How does he do this? As I said at the beginning, I wish I knew..

Notice how I have slid around the crucial issue, the point of real importance in this discussion. "With deft master-strokes," etc.: note the words. A mere subterfuge, a writer's trick. Most of 'em do it.

Why have I done it? Because I had to. It is just as impossible to tabulate the "masterstrokes" of a salesman as it is to paint a chromo of the wind. There is no set formula, no rule of thumb, no x + y = q. Each case is a law unto itself, and all the learned dissertations that I have ever seen teach so little that a man turns from them in disgust.

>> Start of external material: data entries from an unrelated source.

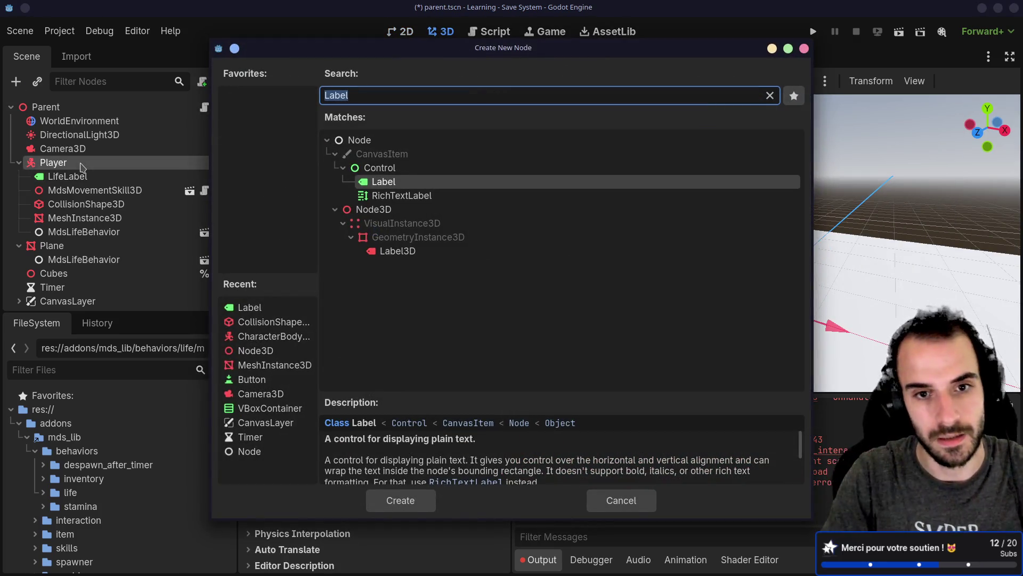
{"action": "key", "text": "Down"}
{"action": "key", "text": "Down"}
{"action": "key", "text": "Down"}
{"action": "key", "text": "Return"}
{"action": "left_click_drag", "start_coordinate": [66, 245], "coordinate": [64, 164]}
{"action": "left_click", "coordinate": [68, 191]}
{"action": "key", "text": "Delete"}
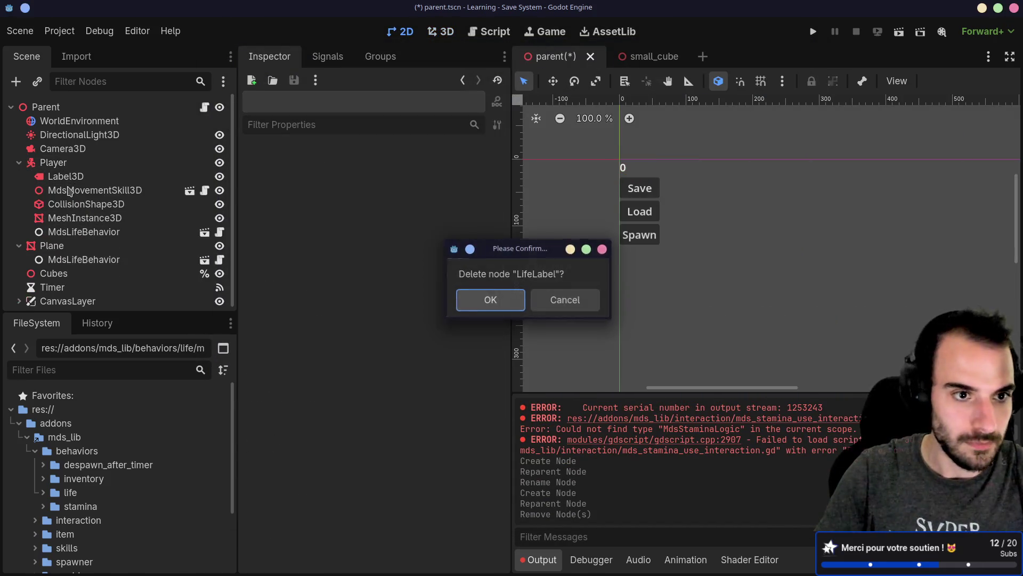
{"action": "key", "text": "Return"}
Rename the Label3D node to LifeLabel.
{"action": "left_click", "coordinate": [65, 176]}
{"action": "left_click", "coordinate": [65, 177]}
{"action": "type", "text": "Life"}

Most of our literature on this subject that is of real value consists of a multiplicity of commandments what not to do. Such advice has its place, but a certain percentage of it is infantile.

Is it any wonder, therefore, that our young

men are confused? There isn't a cub in a single drug store in the United States that doesn't want to become a salesman, for he realizes that it's salesmen who draw down the big money nowadays. He is honestly in earnest. He wants help. He wants to be told how to equip himself. He seeks facts and tangible guidance.

He calls for bread and we give him a stone. We pass out something about service and courtesy and psychology.

But don't worry, young man. Rome wasn't burnt in a minute, and salesmen are made, not born. Don't get discouraged because you can't understand. I'm forty-three years old and have been a druggist half that time-and I don't understand. I've made some wonderful sales, though!

Don't misunderstand me. I do not mean to say that all the salesmanship literature, etc., is valueless. I mean to point out that no man can become a salesman by reading it. I go a step further: I claim that no man can find out what salesmanship is, even, by reading it. The field is as illimitable as heaven's blue dome -and in some of its phases just as remote.

A man can become a salesman by developing himself. Nothing just grows except Topsies, weeds, and incompetents. Self-improvement is one of the first duties of every human being, and the young man who earnestly strives to augment his intelligence will at the same time. be taking long strides in the general direction of becoming a proficient salesman.

LEARNING FROM OTHERS.

BY ALEX. F. PETERSON, MISSOULA, Mont.

Observing the methods of other salesmen and copying or trying to improve on them is really the best school in salesmanship. Whenever I do any shopping I remember every little word or act that particularly pleases, and also anything that is distasteful to me.

I then try to do a little better with my own. customers, scrupulously avoiding the things which have seemed objectionable to me.

Sometimes, upon entering a store, I am assailed with "What can I do for you?"

I invariably want to say: "Nothing!" I have found that it is best to greet a customer with a pleasant "Good-day" and let him be the first to mention business.